Source text
The field is actually called UR Number and it's a text field because even
though it's a number, the first number is usually 0 and if it's set up as a
numeric field the 0 won't show. The 0 must be there to keep things the same
across all programs.
I've set up a switchboard that has a button that says "Print". This opens
the report. The report has an "On Open" macro that will open the dialog form
(called PrintDialog). This form has a combo box on it that asks for the UR
Number (if you press the drop down arrow it displays two columns - UR Number
and Patient Name). It also has two command buttons - OK - which is supposed
to open up the report for the UR Number in the combo box. The other button
is cancel - this one doesn't work properly either.
The instructions are in the help menu of Access called "Use a form to enter
report criteria". It says to set up a form with the following properties -
DefaultView: Single Form; ViewsAllowed: Form; ScrollBars: Neither;
RecordSelectors: No; NavigationButtons: No; BorderStyle: Dialog.
It says to use a text box to enter criteria, but I used a combo as described
above with the Name property set to UR Number.

Aim of the task
Reproduce the portion of the UR Number text that begins at the words "I've set up" and stops after "to UR Number.".

Provided data
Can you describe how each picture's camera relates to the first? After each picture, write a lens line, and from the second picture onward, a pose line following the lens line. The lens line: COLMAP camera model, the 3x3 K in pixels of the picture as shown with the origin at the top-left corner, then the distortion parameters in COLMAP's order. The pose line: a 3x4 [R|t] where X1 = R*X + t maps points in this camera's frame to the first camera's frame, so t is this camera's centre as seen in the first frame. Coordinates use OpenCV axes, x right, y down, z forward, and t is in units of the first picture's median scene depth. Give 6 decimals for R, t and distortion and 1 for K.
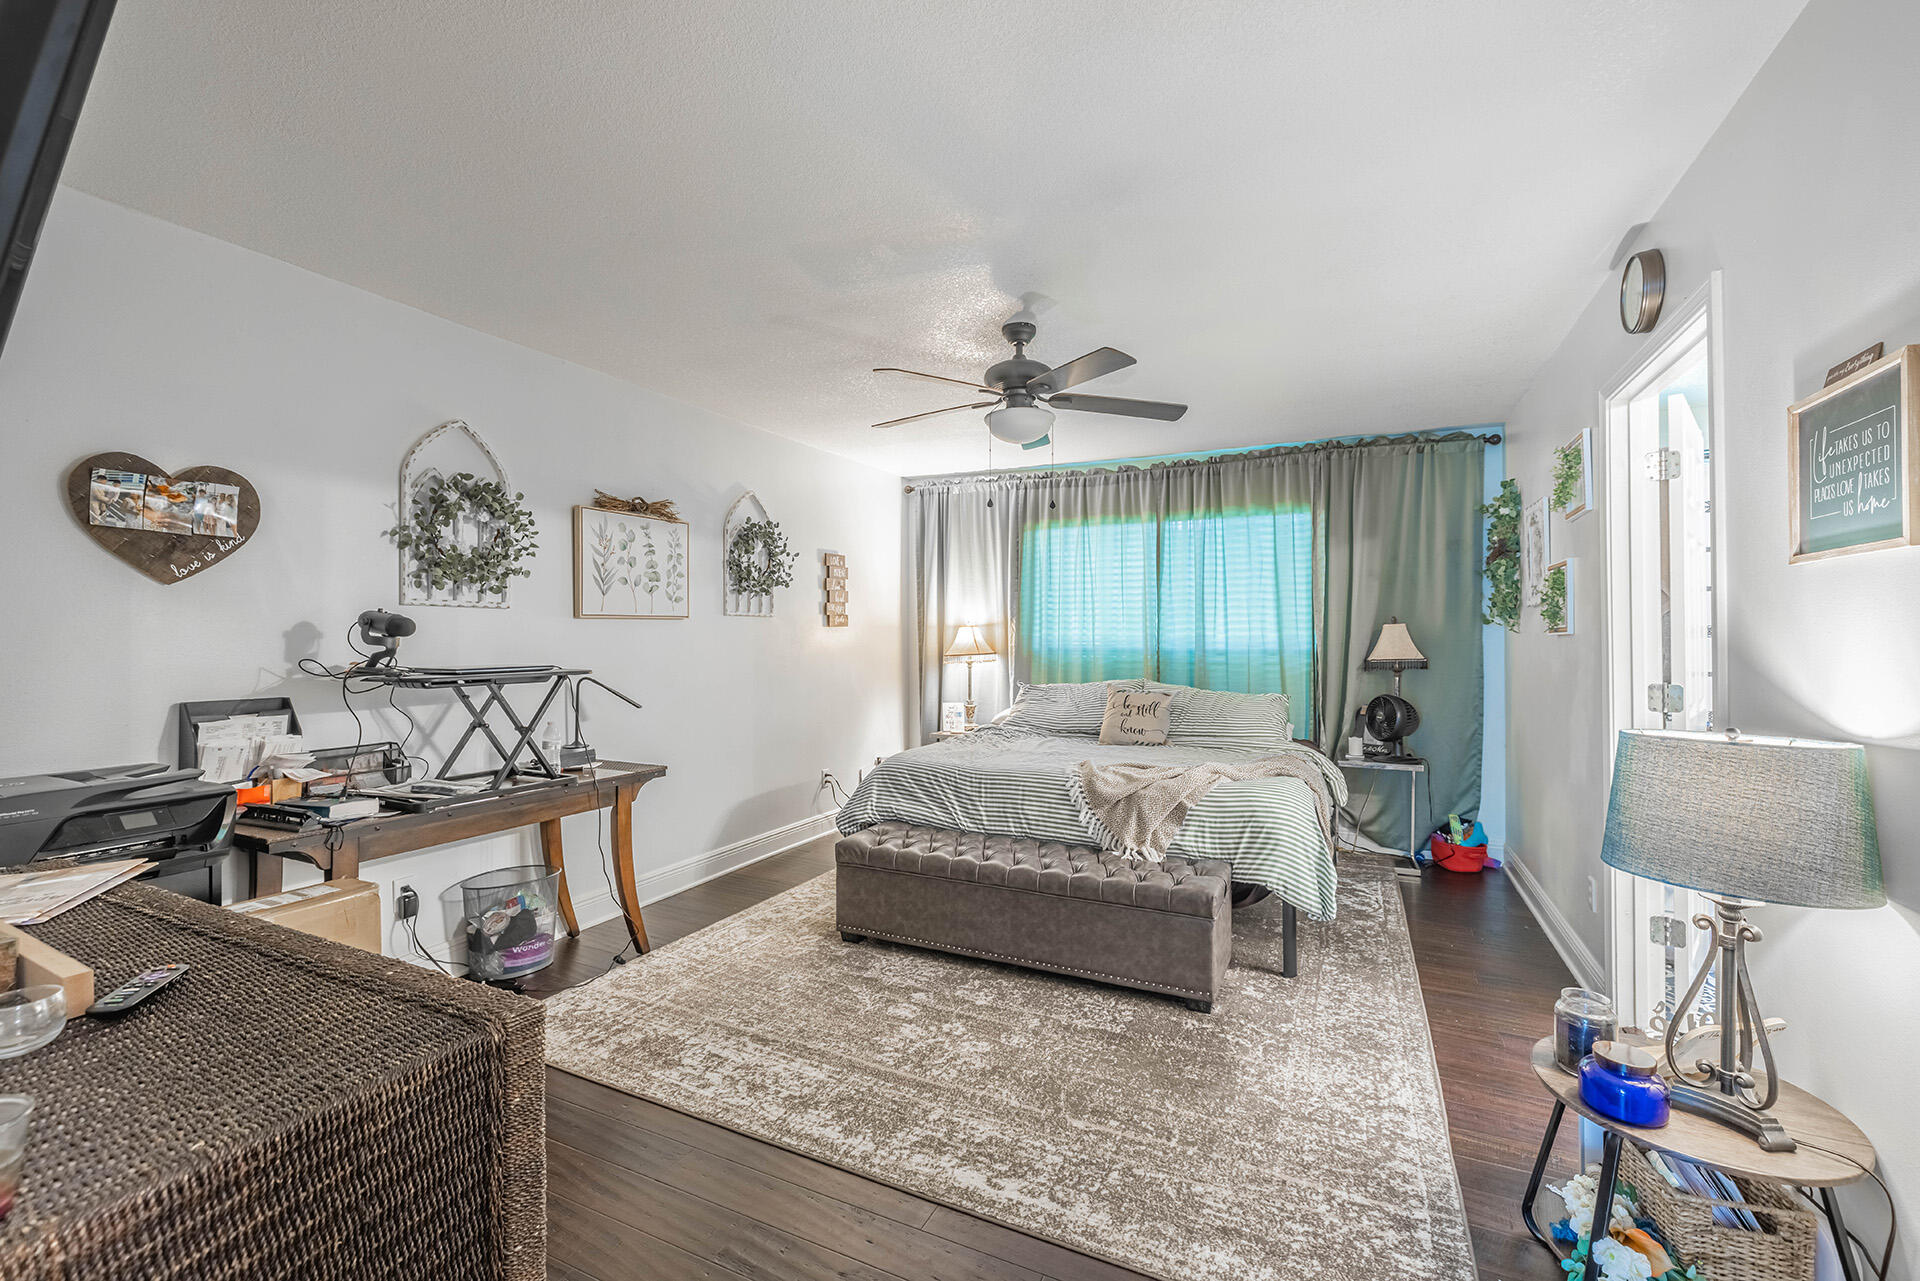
lens RADIAL K [[814.8, 0, 972.3], [0, 814.8, 636.0], [0, 0, 1]] dist [-0.003153, -0.000454]
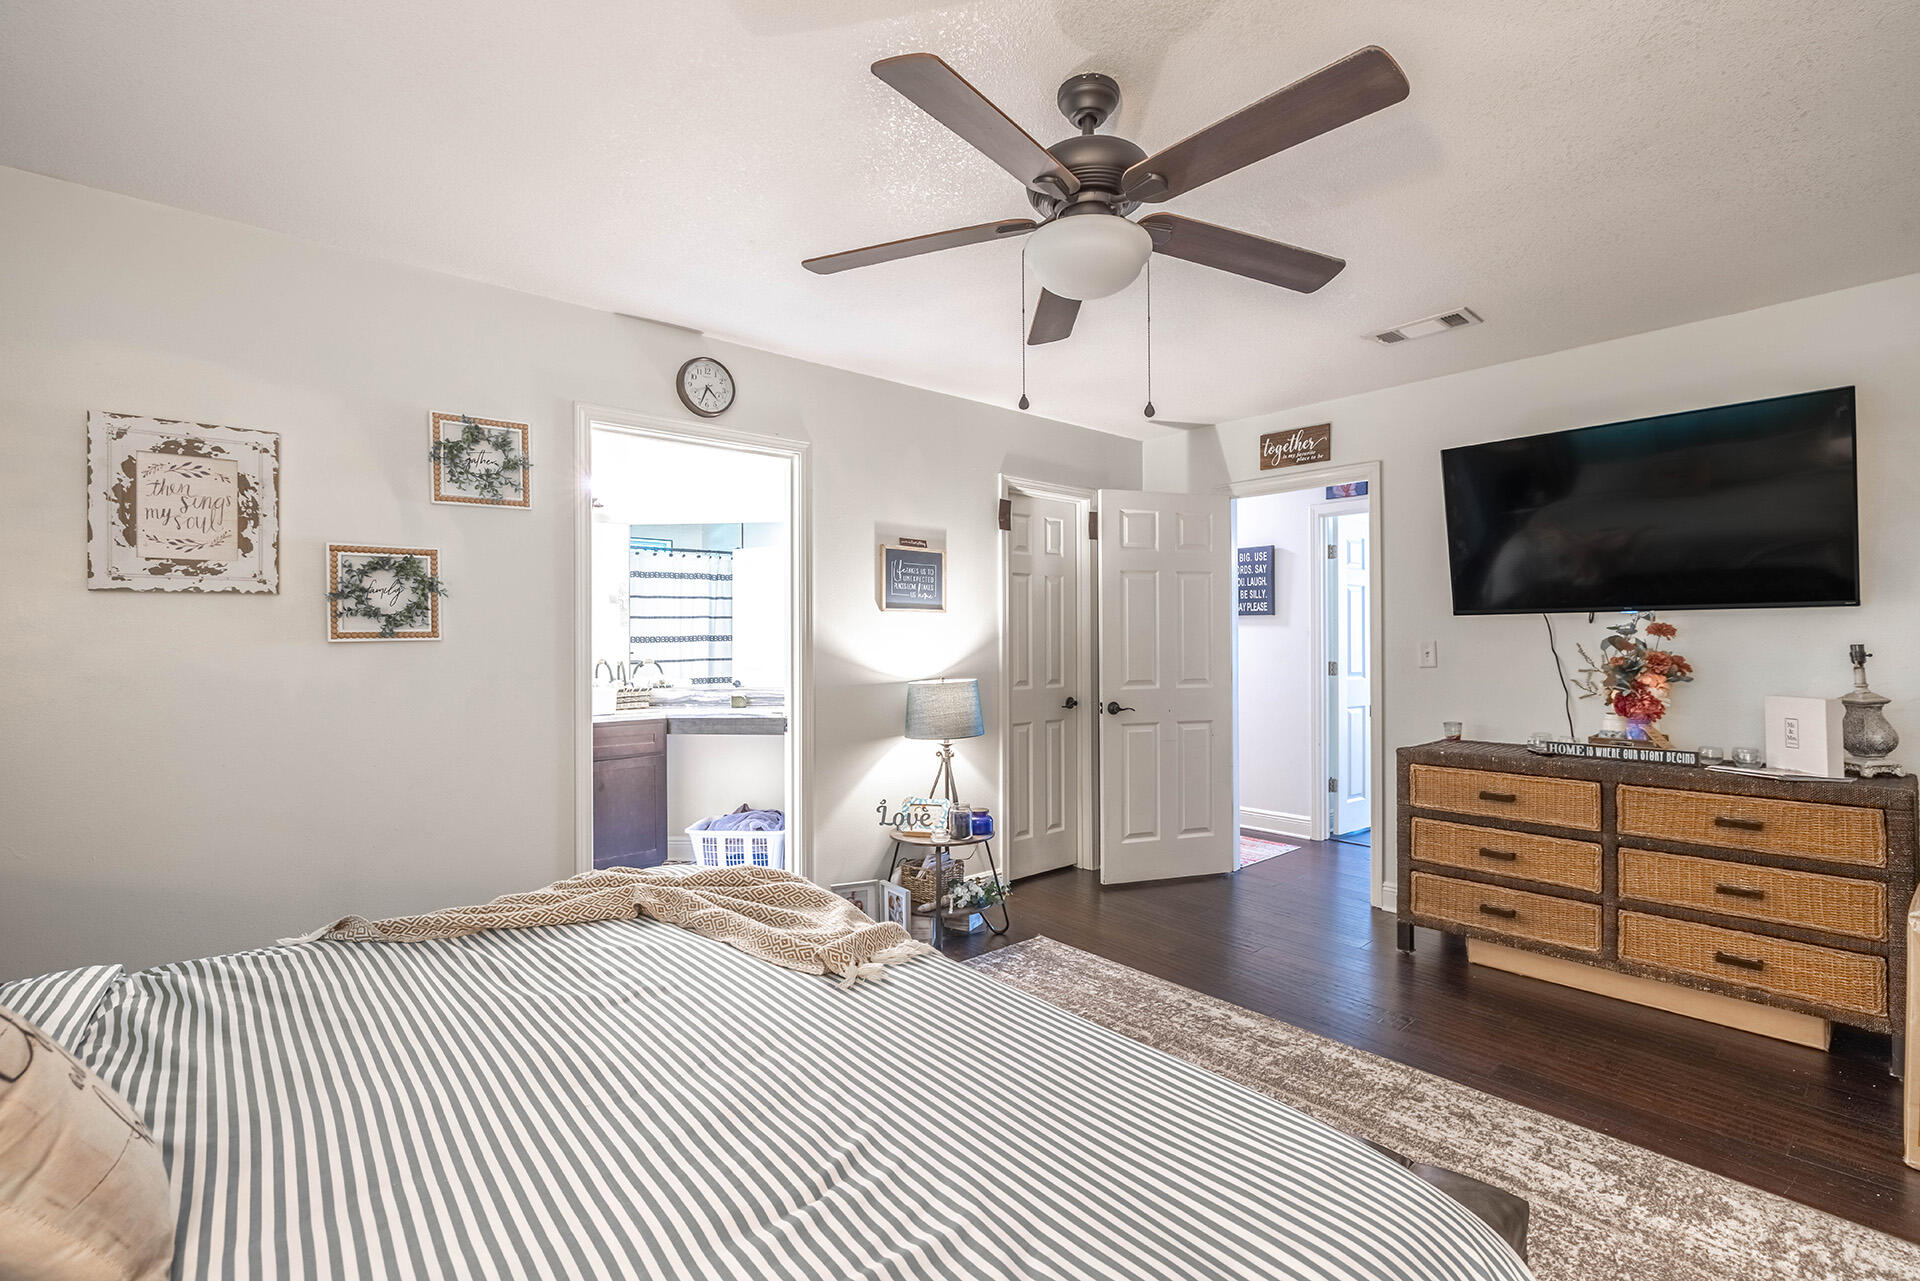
lens RADIAL K [[882.1, 0, 960.0], [0, 882.1, 640.5], [0, 0, 1]] dist [0.000100, 0.000078]
pose [[-0.917484, 0.005560, 0.397735, -0.151163], [0.006543, 0.999978, 0.001114, -0.003322], [-0.397720, 0.003624, -0.917500, 2.383240]]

Solution
I've set up a switchboard that has a button that says "Print". This opens
the report. The report has an "On Open" macro that will open the dialog form
(called PrintDialog). This form has a combo box on it that asks for the UR
Number (if you press the drop down arrow it displays two columns - UR Number
and Patient Name). It also has two command buttons - OK - which is supposed
to open up the report for the UR Number in the combo box. The other button
is cancel - this one doesn't work properly either.
The instructions are in the help menu of Access called "Use a form to enter
report criteria". It says to set up a form with the following properties -
DefaultView: Single Form; ViewsAllowed: Form; ScrollBars: Neither;
RecordSelectors: No; NavigationButtons: No; BorderStyle: Dialog.
It says to use a text box to enter criteria, but I used a combo as described
above with the Name property set to UR Number.